Accueil des réfugiés syriens : la Tchéquie traine les pieds
La guerre en Syrie et en Irak a déplacé 13,5 millions de personnes et 3 millions de Syriens cherchent un refuge hors de ces pays. La communauté internationale est critiquée pour la gestion de cette crise humanitaire, une critique qui n’épargne certainement pas la République tchèque, laquelle refuse au nom de sa « sécurité » de soigner sur son sol des patients syriens mais également d’accueillir des réfugiés syriens. Et pour le ministre de l’Intérieur Milan Chovanec, c’est par référendum que cette question pourrait être tranchée.
« Au ministère de l’Intérieur, nous cherchons de facto une voie intermédiaire. Nous sommes conscients du fait que nous avons besoin d’immigration, notamment pour l’économie de notre pays. D’un autre côté, il faut savoir quels sont les gens que nous souhaitons accueillir en République tchèque et nous assurer qu’ils ne constituent pas un danger pour sa sécurité. »
A demi-mot, le ministre pointe du doigt les gens qui ne sont pas les bienvenus en République tchèque : les réfugiés syriens dont Prague craint que certains pourraient être des combattants de l’Etat islamique. A ce titre, pour de prétendues raisons de sécurité, le gouvernement tchèque refuse déjà d’assurer sa contribution au programme international d’évacuation sanitaire Medevac. Jusqu’à présent, une quinzaine de réfugiés blessés ou malades et leur famille se sont donc vu opposer une fin de non-recevoir à leur demande d’asile, au grand dam de plusieurs associations et de la Conférence épiscopale tchèque.

» Extraits du listing
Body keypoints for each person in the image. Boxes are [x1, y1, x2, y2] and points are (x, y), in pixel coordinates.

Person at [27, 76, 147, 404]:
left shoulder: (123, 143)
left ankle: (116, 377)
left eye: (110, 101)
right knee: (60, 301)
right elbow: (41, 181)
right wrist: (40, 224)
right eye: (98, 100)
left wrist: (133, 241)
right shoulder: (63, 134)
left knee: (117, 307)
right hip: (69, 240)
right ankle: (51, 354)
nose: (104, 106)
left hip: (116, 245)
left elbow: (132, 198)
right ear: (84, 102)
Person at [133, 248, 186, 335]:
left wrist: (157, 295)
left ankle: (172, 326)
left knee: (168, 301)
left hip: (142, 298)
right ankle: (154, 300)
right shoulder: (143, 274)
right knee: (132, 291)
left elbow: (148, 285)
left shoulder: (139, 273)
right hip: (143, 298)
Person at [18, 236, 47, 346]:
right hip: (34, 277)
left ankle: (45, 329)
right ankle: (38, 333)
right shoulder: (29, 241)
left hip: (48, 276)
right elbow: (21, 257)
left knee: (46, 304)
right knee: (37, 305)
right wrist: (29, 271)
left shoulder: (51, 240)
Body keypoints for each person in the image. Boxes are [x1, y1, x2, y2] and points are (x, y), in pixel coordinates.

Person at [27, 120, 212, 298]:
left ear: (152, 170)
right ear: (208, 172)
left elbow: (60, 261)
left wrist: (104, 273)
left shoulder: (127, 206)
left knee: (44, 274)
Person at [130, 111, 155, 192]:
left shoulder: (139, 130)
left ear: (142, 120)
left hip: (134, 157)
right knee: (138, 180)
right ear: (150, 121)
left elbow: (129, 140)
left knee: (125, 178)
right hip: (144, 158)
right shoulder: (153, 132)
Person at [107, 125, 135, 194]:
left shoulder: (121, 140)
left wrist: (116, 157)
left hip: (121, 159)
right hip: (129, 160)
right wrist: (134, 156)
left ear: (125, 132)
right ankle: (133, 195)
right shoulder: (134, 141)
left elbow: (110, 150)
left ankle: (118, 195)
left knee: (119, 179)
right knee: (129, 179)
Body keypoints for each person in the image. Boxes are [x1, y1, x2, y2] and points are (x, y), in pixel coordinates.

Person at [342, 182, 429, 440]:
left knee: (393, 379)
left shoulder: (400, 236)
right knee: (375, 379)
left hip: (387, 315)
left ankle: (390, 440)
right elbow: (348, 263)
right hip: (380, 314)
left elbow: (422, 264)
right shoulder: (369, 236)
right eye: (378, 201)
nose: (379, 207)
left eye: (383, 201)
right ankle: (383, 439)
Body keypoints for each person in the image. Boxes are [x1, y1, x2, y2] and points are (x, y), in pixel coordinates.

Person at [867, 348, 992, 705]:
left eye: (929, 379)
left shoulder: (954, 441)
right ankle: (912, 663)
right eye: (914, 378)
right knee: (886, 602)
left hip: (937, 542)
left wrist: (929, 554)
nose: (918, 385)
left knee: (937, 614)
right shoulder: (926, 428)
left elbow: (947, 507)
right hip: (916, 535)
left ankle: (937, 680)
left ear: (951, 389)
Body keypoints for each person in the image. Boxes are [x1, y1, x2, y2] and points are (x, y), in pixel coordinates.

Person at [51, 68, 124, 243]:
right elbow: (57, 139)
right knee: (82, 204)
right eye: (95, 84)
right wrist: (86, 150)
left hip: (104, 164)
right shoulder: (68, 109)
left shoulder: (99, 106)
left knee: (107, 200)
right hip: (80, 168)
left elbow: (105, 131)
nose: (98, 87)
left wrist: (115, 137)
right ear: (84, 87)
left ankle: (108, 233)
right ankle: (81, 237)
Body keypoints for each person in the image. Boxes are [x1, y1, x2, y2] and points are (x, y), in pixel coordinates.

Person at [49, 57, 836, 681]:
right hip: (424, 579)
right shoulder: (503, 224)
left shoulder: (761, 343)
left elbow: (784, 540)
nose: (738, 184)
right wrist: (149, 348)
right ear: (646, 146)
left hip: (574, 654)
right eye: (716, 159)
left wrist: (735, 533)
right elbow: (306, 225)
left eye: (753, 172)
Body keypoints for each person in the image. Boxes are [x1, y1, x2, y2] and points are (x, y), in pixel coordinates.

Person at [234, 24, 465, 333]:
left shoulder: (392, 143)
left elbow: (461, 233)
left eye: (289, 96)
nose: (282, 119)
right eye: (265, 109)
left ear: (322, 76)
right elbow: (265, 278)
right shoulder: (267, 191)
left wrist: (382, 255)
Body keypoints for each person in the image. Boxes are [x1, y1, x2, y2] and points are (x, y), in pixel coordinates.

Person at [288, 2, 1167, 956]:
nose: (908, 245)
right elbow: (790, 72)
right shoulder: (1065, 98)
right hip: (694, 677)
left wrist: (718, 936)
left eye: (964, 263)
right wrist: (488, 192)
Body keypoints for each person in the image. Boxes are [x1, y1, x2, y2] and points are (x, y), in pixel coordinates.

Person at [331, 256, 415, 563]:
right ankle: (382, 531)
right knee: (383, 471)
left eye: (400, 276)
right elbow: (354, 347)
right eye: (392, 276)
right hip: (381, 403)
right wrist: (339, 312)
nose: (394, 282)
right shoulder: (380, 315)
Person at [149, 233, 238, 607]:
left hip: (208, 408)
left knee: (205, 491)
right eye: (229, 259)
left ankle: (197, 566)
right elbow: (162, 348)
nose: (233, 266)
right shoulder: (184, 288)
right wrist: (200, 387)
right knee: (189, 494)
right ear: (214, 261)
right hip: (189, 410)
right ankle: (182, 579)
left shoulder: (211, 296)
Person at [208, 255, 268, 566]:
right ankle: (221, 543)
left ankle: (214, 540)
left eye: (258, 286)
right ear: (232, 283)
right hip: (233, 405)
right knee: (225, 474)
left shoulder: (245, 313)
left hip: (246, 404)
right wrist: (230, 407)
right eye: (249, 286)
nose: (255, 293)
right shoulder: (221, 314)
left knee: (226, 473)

» Consigne 1
Réécrivez sous forme de liste le paragraphe de l'article sur l'accueil des réfugiés syriens qui commence par « A demi-mot, le ministre pointe du doigt », en gardant ses faits principaux.
» Consigne 2
Les affirmations suivantes sont-elles conformes à l'article sur l'accueil des réfugiés syriens ? Répondez par oui ou par non, en citant à chaque fois les mots du texte qui tranchent. (a) La guerre en Syrie et en Irak a déplacé 13,5 millions de personnes. (b) Le gouvernement tchèque contribue au programme Medevac. (c) Le ministère de l'Intérieur estime que le pays n'a pas besoin d'immigration.

» Réponse 1
- À demi-mot, le ministre désigne les réfugiés syriens comme des gens qui ne sont pas les bienvenus en République tchèque.
- Prague craint que certains d'entre eux soient des combattants de l'État islamique.
- Pour de prétendues raisons de sécurité, le gouvernement tchèque refuse déjà de contribuer au programme international d'évacuation sanitaire Medevac.
- Une quinzaine de réfugiés blessés ou malades et leur famille ont ainsi vu leur demande d'asile rejetée.
- Ce refus a déplu à plusieurs associations et à la Conférence épiscopale tchèque.

» Réponse 2
(a) Oui : « La guerre en Syrie et en Irak a déplacé 13,5 millions de personnes ».
(b) Non : « le gouvernement tchèque refuse déjà d’assurer sa contribution au programme international d’évacuation sanitaire Medevac ».
(c) Non : « Nous sommes conscients du fait que nous avons besoin d’immigration ».